Tutaj akcja nie zwalnia tempa, a sam serial z odcinka na odcinek trzyma w napięciu - no po prostu oglądałam w dni wolne, bo nie dało się ot tak po jednym odcinku - ciągle coś! Dużo lepsze są te sezony od tych dwóch pierwszych - przyznaję bez bicia!
Tu już człowiek był zżyty z bohaterkami, dzięki wprowadzającym dwóm sezonom. I też samo więzienie cięższe miało klimaty... Przy tych sezonach doszłam do wniosku, że Vis a Vis jest po prostu mrocznym serialem - także w wymiarze psychologicznym.

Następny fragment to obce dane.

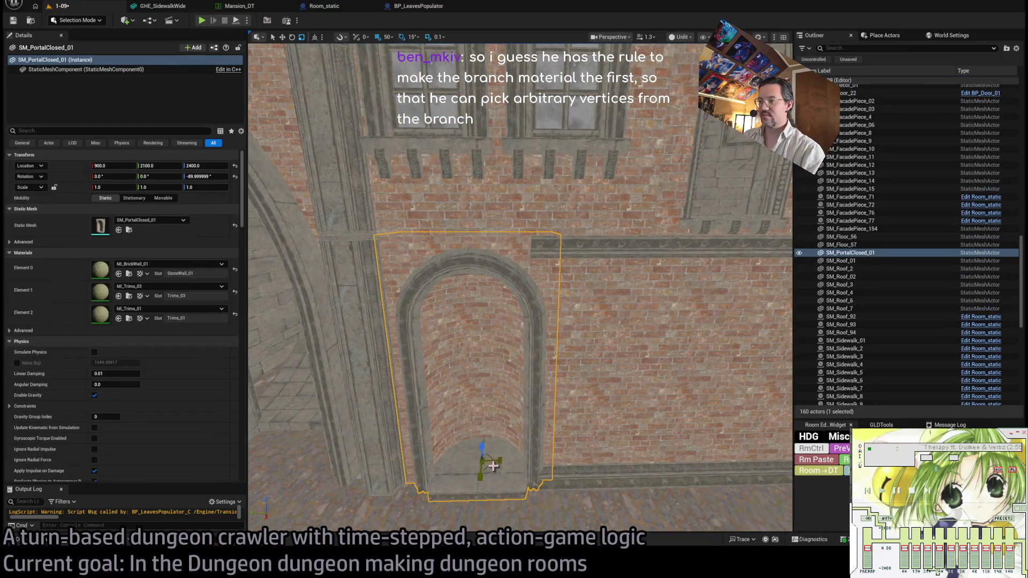
Scale the arch to 0.9 on X, enable grid snapping, and slide it to 600, 2130, 2400.
drag(499, 464, 494, 463)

"Orange..." miało dwa ostrza - komedię i dramat dość mocny. Tam od płaczu przechodziłam w śmiech, a tutaj żyłam w napięciu i mroku - i na sam koniec wręcz żyłam ich zemstą. Uważam jednak, że można to było pociągnąć dalej - ale dobrze jest też tak, jak się skończyło.
Te sezony były zdecydowanie swego rodzaju historią Zulemy - tak jakby przeciwwagi dla Macareny w pierwszych dwóch sezonach, aby... No nie będę zdradzać Wam szczegółów, bo wtedy nie pójdziecie oglądać - a warto i to szczególnie w wolne dni!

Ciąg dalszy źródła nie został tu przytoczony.